A New Measurement Instrument for Music-Related Argumentative Competence : The MARKO Competency Test and Competency Model
Peer reviewed, Journal article
MetadataVis full innførsel
OriginalversjonEhninger, J., Knigge, J., Schurig, M. & Rolle, C. (2021). A new measurement instrument for music-related argumentative competence: The MARKO competency test and competency model. Frontiers in Education, 6: 668538. doi: 10.3389/feduc.2021.668538
In this paper, we introduce the MARKO competency test and competency model, a new measurement instrument for music-related argumentative competence (MARKO: Musikbezogene ARgumentationsKOmpetenz; German for music-related argumentative competence). This competence, which plays an essential role in school curricula, refers to the ability to justify and defend judgments about music.
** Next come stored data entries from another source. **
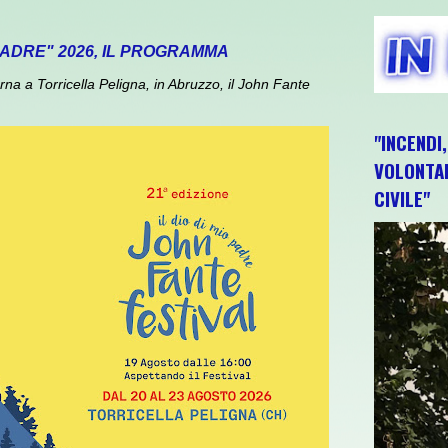
 PADRE" 2026, IL PROGRAMMA
 a Torricella Peligna, in Abruzzo, il John Fante
"INCENDI
VOLONTAR
CIVILE"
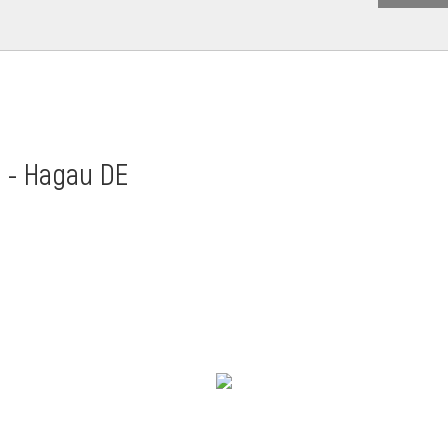
t - Hagau DE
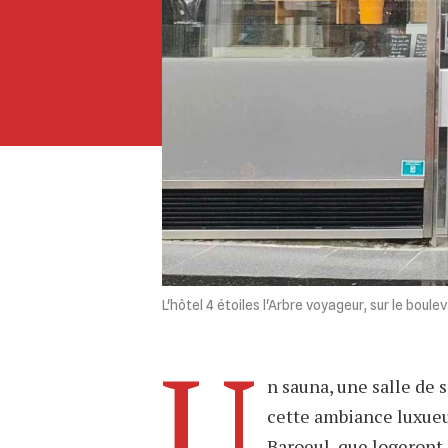
L'hôtel 4 étoiles l'Arbre voyageur, sur le boul
U
n sauna, une salle de 
cette ambiance luxueu
Baroeul, que logeront 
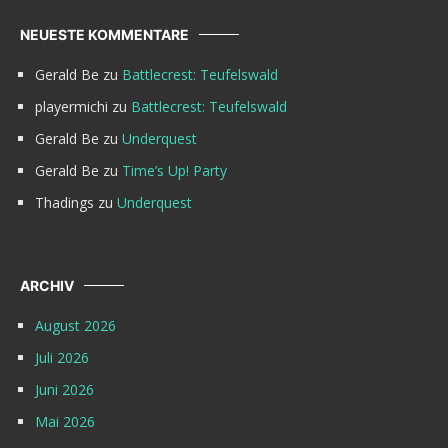
NEUESTE KOMMENTARE
Gerald Be
zu
Battlecrest: Teufelswald
playermichi
zu
Battlecrest: Teufelswald
Gerald Be
zu
Underquest
Gerald Be
zu
Time’s Up! Party
Thadings
zu
Underquest
ARCHIV
August 2026
Juli 2026
Juni 2026
Mai 2026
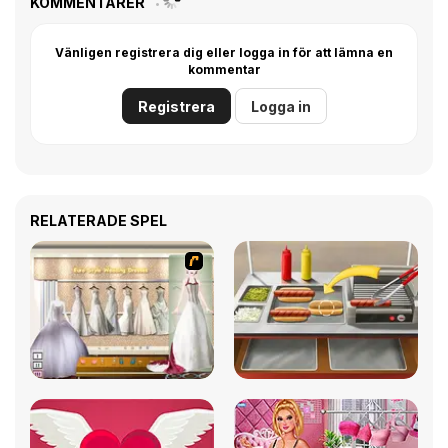
KOMMENTARER
Vänligen registrera dig eller logga in för att lämna en
kommentar
Registrera
Logga in
RELATERADE SPEL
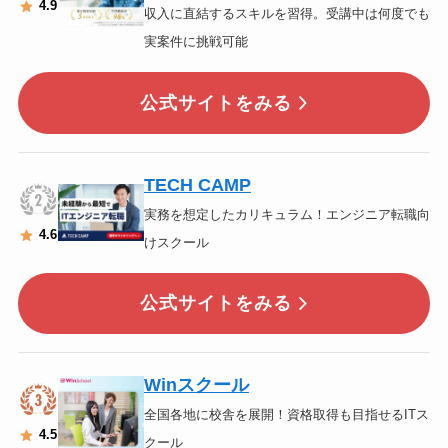
4.9
収入に直結するスキルを習得。受講中は何度でも
実案件に挑戦可能
公式サイトをみる
TECH CAMP
実務を想定したカリキュラム！エンジニア転職向
4
.6
けスクール
公式サイトをみる
Winスクール
全国各地に校舎を展開！資格取得も目指せるITス
4
.5
クール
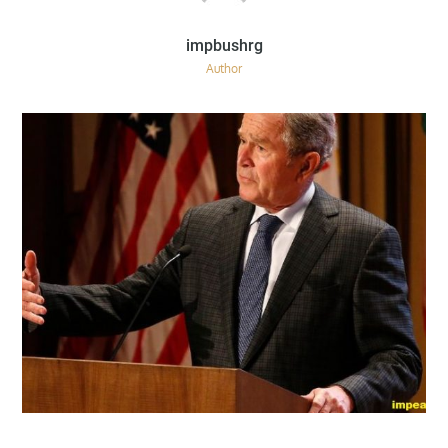
Author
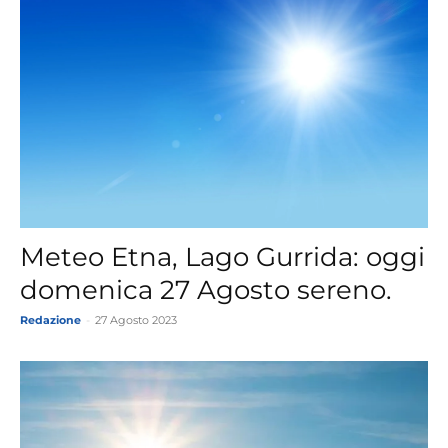
Meteo Etna, Lago Gurrida: oggi
domenica 27 Agosto sereno.
Redazione
-
27 Agosto 2023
The two main goals of this study were (1) to design an assessment test for music-related argumentation that fulfills psychometric criteria and (2) to derive competency levels based on empirical data to describe the cognitive dispositions that are necessary when engaging in argumentation about music. Based on a theoretical framework, we developed a competency test to assess music-related argumentative competence. After two pretests (N = 391), we collected data from 440 students from Grade nine to the university level. The final test consisted exclusively of open-ended items, which were rated with coding schemes that had been designed for each item. After ensuring inter-rater reliability, we composed an item pool that met psychometric criteria (e.g., local stochastic independence and item homogeneity) and represented content-related aspects in a meaningful way. Based on this item pool, we estimated a one-dimensional partial credit model. Following a standard-setting approach, four competency levels were derived from the empirical data. While individuals on the lowest competency level expressed their own opinions about the music by referring to salient musical attributes, participants on the highest level discussed different opinions on the music and considered the social and cultural context of the music. The proficiency scores significantly varied between grades. Our findings empirically support some theoretical assumptions about music-related argumentation and challenge others.